A/N

Hello dear readers!

I'm just going to be upfront here with you guys and say this is my first true fan fiction EVER and I am completely, utterly, freaking TERRIFIED because regulations and categories and what if I get the rating wrong? And what if everyone hates it? And…and…yeeeaaaahhh, so…

CHAPTER 1 AWAITS!

Who will indeed lead the call for America?

Carry the flag shore to shore for America?

Who's here to prove that we can?

The Star-Spangled Man with a Plan!

SMACK!

"Jarvis? Has Dad been messing with my alarm again? Because I was set to wake up to Black Sabbath, and that was not Black Sabbath."

"Good morning Ms. Stark. I am not at liberty to divulge such information." Did that AI just use sarcasm?

"Of course, Jarvis." I sigh, then grumble "If anybody could make a sassy AI, it would be my dad, wouldn't it?"

"You bet it would." I glance up from my seat on my bed to see my father, the one and only Tony Stark, leaning against my doorframe.

"Nice song choice. Why that one? I swear Steve are purely platonic. If I had a crush on anyone on this team, it wouldn't be Steve, it would be…" I snap my jaw shut before I let my not-yet-awake brain spill that particular secret.

"It would be…who? If not Stars-and-Stripes, then whom, dear daughter, owns your heart? It wouldn't be, say, a certain hawk?"

Cue snort, eye roll, and slug to the shoulder,

"For the last time, dad, I don't have a crush on anyone on the team. I'm only fifteen, you should really be happy about that."

"But you just said-"

I cut him off with a firm "No. Blame it on lack of coffee. Now get out, I'm getting dressed, be down in a second."

Once he leaves, I throw on a pair of black fuzzy sweats and an Iron Man t-shirt (what? You call it shameless advertising, I call it family pride) and make my way to the communal living/eating/lounging area, where I am greeted by the rest of my team and the smell of pancakes. My dad slides a plate in front of me while I grab a glass of orange juice

"So who cooked breakfast? I need to know whether or not it's edible."

My dad manages to look mildly offended.

"Ha, ha, Taylor. My cooking is not that bad."

"Yes it is. Your last attempt at omelets had Natasha running for the bathroom, and she's Russian. They have stomachs of freaking steel."

This gets vague nods of agreement from the entire team, except for said red-haired assassin.

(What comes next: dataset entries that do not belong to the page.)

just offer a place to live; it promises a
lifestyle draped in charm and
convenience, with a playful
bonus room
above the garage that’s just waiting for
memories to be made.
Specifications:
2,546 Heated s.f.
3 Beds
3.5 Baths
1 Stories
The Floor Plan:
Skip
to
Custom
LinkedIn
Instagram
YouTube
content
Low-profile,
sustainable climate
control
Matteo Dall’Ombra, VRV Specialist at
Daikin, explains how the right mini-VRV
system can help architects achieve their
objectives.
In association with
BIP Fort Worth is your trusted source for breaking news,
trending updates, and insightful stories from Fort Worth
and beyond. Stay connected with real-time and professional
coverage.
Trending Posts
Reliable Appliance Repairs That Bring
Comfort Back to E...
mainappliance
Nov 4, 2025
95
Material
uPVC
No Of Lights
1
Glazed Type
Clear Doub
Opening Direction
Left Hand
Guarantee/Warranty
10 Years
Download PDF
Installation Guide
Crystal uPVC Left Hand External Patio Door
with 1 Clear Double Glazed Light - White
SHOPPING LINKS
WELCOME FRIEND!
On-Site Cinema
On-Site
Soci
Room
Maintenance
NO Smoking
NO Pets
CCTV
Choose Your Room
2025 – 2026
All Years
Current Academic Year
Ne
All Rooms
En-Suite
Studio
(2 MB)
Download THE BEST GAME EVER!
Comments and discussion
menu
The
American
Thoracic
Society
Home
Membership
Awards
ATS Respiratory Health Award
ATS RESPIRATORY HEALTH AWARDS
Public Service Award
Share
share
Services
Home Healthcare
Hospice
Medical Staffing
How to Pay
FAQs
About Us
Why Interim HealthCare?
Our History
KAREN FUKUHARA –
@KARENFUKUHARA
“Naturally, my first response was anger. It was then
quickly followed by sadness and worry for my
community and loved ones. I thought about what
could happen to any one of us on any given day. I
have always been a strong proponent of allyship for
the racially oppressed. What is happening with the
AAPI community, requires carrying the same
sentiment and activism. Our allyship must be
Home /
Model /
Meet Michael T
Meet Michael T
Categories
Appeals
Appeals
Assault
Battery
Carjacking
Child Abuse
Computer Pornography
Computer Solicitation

"We agreed never to speak of that. Just be quiet and eat your breakfast, both of you. Fury is coming by later, new evil aliens or robots or something might be on the horizon, apparently. He didn't give many details."

This bring groans from the rest of the table myself included.

"What does Eye patch want now? I mean, seriously, how many evil psychotic alien people are there out there? Do they have nothing better to do then try and take over the world?"

"Too many, and it looks like no. But Loki was only the start. He's sort of like a Pied Piper now, because extraterrestrial psychopaths seem to be coming out of the woodwork." Clint replies.

"There is no rest for heroes, I suppose." I hop off my seat a set my dishes in the sink. "Although that seems highly overrated. Anyways, I'm off to the lab, my suit needs a few touch-ups if there is going to be a new invasion. You know where to find me."